> DIRECTIONS FOR THIS TASK: Starting with the first line and ending with the one that holds "Thorough research (googling)", retype the entries exactly.

> TASK MATERIAL:
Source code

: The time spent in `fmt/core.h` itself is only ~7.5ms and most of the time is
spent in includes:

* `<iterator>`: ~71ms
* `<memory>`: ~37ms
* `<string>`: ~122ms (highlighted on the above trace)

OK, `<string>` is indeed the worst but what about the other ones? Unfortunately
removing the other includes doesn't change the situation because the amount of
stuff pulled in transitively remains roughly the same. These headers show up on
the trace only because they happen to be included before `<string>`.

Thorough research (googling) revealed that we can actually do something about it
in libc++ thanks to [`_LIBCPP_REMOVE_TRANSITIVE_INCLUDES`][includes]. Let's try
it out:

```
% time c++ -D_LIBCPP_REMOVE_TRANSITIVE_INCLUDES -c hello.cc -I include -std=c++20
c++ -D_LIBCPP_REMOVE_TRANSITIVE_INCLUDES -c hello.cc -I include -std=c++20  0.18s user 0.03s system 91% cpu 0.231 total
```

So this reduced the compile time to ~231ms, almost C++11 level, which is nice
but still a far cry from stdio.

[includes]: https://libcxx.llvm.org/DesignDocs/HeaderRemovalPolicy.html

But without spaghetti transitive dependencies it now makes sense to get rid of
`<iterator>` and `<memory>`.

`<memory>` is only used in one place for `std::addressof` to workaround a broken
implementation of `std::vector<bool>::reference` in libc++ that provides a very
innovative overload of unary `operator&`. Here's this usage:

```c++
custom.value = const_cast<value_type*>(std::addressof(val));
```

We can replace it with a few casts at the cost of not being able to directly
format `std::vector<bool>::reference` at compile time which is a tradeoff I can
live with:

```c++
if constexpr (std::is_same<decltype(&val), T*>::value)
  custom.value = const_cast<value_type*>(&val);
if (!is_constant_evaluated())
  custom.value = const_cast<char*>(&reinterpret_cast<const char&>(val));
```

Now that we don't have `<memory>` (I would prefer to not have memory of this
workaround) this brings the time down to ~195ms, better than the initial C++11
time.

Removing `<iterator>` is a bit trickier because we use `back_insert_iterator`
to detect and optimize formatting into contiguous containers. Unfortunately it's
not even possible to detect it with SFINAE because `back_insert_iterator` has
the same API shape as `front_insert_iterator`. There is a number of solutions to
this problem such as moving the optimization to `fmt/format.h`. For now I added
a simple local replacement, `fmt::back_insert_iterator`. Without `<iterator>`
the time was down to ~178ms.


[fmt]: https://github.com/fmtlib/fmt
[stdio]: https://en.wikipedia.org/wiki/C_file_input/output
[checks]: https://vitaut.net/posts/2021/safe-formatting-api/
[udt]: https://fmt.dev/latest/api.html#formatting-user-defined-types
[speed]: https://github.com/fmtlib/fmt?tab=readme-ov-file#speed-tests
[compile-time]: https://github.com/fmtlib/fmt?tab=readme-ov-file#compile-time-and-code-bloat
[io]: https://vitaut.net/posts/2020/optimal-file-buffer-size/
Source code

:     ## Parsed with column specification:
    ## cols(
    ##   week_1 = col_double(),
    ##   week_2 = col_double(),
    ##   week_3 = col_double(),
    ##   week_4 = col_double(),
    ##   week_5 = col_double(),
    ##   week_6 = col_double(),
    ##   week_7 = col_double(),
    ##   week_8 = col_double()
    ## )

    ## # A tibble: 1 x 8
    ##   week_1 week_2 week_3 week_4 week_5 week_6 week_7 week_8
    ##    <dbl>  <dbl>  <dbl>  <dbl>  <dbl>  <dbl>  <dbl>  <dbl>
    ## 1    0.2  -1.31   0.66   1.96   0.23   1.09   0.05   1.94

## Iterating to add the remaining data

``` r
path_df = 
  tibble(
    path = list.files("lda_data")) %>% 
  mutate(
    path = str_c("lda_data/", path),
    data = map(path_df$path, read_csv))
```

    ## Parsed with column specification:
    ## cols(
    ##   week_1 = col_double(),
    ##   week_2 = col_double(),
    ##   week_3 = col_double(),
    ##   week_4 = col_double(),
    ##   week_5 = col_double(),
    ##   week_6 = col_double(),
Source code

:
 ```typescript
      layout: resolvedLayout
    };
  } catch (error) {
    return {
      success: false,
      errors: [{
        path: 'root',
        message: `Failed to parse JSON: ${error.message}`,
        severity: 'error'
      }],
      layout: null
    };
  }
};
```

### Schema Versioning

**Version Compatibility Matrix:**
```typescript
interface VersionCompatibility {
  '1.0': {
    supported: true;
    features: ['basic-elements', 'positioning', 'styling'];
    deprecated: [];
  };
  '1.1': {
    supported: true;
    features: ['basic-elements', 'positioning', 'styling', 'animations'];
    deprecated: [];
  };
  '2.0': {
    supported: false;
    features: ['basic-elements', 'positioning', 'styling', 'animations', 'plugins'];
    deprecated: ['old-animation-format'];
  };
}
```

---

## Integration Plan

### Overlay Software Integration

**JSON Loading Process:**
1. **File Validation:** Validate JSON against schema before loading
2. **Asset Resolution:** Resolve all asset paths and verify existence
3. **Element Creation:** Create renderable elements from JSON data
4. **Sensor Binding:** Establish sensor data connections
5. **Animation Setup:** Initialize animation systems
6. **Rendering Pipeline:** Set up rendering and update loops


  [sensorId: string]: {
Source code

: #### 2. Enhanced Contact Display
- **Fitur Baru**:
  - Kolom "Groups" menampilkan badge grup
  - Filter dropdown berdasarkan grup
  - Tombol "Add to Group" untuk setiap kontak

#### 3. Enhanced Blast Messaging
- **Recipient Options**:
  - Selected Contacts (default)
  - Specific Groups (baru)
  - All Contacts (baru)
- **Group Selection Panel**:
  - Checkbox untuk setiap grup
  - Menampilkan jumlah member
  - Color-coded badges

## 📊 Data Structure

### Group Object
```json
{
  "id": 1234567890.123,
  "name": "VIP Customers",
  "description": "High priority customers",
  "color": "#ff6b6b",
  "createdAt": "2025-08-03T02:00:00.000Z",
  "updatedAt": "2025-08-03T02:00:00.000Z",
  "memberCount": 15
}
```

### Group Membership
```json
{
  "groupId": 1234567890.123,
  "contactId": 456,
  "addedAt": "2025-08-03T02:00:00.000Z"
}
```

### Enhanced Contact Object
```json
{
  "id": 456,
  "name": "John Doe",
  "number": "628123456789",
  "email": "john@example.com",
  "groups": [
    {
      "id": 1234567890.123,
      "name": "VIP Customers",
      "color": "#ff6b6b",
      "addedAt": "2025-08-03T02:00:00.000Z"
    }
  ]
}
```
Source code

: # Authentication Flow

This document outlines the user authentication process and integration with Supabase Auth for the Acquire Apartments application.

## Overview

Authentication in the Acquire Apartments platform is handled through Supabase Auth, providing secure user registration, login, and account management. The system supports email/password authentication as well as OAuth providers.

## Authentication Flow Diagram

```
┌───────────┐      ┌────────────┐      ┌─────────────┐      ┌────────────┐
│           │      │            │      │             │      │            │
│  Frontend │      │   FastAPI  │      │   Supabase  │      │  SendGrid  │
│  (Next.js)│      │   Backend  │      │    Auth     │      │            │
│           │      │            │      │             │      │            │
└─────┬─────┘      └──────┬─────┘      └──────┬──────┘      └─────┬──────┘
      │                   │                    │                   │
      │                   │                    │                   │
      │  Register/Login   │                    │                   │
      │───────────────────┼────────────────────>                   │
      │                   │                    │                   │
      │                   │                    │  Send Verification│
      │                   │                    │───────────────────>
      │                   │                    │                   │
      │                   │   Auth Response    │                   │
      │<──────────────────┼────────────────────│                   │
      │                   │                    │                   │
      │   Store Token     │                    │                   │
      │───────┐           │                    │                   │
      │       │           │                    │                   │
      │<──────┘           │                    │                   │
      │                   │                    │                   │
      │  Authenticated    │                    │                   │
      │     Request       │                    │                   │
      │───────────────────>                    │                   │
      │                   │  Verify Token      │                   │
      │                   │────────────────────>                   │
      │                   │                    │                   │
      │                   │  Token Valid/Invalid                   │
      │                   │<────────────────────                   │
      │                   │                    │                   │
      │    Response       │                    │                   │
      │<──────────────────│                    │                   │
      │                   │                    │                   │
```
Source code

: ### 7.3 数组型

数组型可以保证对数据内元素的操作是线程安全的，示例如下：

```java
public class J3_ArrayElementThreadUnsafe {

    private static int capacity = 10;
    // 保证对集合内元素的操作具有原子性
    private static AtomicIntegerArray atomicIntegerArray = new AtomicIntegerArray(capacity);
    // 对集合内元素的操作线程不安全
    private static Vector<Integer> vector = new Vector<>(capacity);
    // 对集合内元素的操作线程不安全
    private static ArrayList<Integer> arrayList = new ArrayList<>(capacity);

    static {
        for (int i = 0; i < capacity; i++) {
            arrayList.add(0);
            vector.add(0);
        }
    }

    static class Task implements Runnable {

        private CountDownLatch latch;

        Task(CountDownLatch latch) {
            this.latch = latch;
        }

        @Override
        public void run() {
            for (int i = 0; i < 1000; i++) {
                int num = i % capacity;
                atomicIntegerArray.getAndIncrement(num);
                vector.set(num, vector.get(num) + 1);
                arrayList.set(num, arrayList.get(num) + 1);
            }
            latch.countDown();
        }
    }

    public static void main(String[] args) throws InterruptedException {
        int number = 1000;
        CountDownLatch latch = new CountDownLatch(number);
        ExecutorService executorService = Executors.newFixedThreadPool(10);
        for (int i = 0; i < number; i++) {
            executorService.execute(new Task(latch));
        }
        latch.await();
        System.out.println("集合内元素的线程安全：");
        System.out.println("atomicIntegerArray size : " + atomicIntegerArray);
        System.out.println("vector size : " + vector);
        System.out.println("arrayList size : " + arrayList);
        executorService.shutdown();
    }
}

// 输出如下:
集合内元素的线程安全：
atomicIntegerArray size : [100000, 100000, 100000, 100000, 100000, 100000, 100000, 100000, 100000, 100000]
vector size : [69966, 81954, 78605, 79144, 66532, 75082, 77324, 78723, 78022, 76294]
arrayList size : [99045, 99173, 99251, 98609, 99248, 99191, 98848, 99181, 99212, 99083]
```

> PROBLEM SOLUTION:
Source code

: The time spent in `fmt/core.h` itself is only ~7.5ms and most of the time is
spent in includes:

* `<iterator>`: ~71ms
* `<memory>`: ~37ms
* `<string>`: ~122ms (highlighted on the above trace)

OK, `<string>` is indeed the worst but what about the other ones? Unfortunately
removing the other includes doesn't change the situation because the amount of
stuff pulled in transitively remains roughly the same. These headers show up on
the trace only because they happen to be included before `<string>`.

Thorough research (googling) revealed that we can actually do something about it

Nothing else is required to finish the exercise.